According to the Sloan Kettering Cancer Centre, soursop or graviola, which grows wild throughout the Caribbean, has been shown to be “effective against some types of cancer cells”. Sasha-Gay Wright, interim head of the Biomedical Engineering Programme at The University of the West Indies has revealed that Jamaican round-leaf yellow yam has proven to be effective in killing prostate and breast cancer cells. Jamaican Guinea hen weed, which also grows wild throughout the Caribbean, has been found to be 25% more potent against cancer than similar products sold on the international market. The Society of Integrative Oncology has created an evidence-based document on herbs and supplements, many of which grow wild in the Caribbean, that are found to be highly beneficial in cancer care.
For more than forty years, Jamaican doctor Dr. Henry Lowe has studied the effectiveness of Caribbean natural medicinals in the treatment of cancer. Dr. Lowe has reportedly identified molecules in cannabis and the Jamaican ball moss that have been proven to fight prostate cancer and in 2017, Lowe’s company, Flavocure received preclinical trial approval from the US Food and Drug Administration for a cannabis drug called Cresorol for the treatment of acute myeloid leukemia. These drugs have been projected to earn in excess of $300 million in their first three years on the market.

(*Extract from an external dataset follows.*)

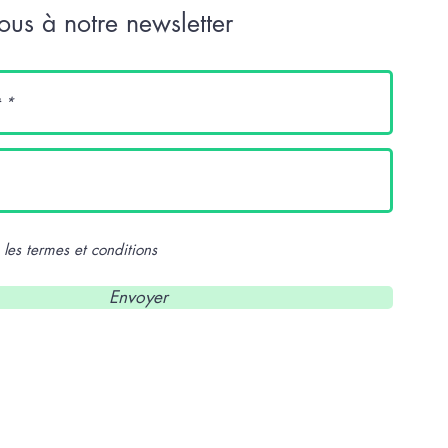
us à notre newsletter
 les termes et conditions
Envoyer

While Jamaica has been the most proactive in the area of research and development and partnerships, having begun talks with the Republic of South Africa to collaborate in the production of nutraceuticals, the entire region has been gradually responding to the market opportunity, with many manufacturers, farmers and doctors integrating natural offerings in their products and services.
On the global front, the nutraceuticals industry is projected to experience growth to approximately $317.3 billion by 2024 with a CAGR of 6.8% over the next five years while the market for homeopathic products is expected to register a CAGR of 19% to 2026.
Studies have found that patients who have undergone combined regimens of chemotherapy and complementary therapy have had significantly better outcomes than patients receiving only chemotherapy. A study by Zick et al. in Oncology Nursing Forum reported a positive association between enhanced diet and energy levels during cancer treatment. In 2014, Richman et al. revealed a promising correlation between nutrition and the progression of prostate cancer (JAMA Intern Med). The World Cancer Research Fund and the American Institute for Cancer Research have acknowledged the link between cancer outcomes and diet.
The Global Task Force on Expanded Access to Cancer Care and Control reveals that only 5% of global resources for cancer are spent in the developing world. With the projected increase in cancer cases and tragically limited infrastructure for the conventional treatment of cancer, there is a significant opportunity for the Caribbean to exploit its natural resources first, for the treatment of its own citizens and secondly, for export.
* This article is not intended to prescribe or recommend a course of treatment for cancer. Patients should always consult with their medical practitioner before embarking on any course of therapy.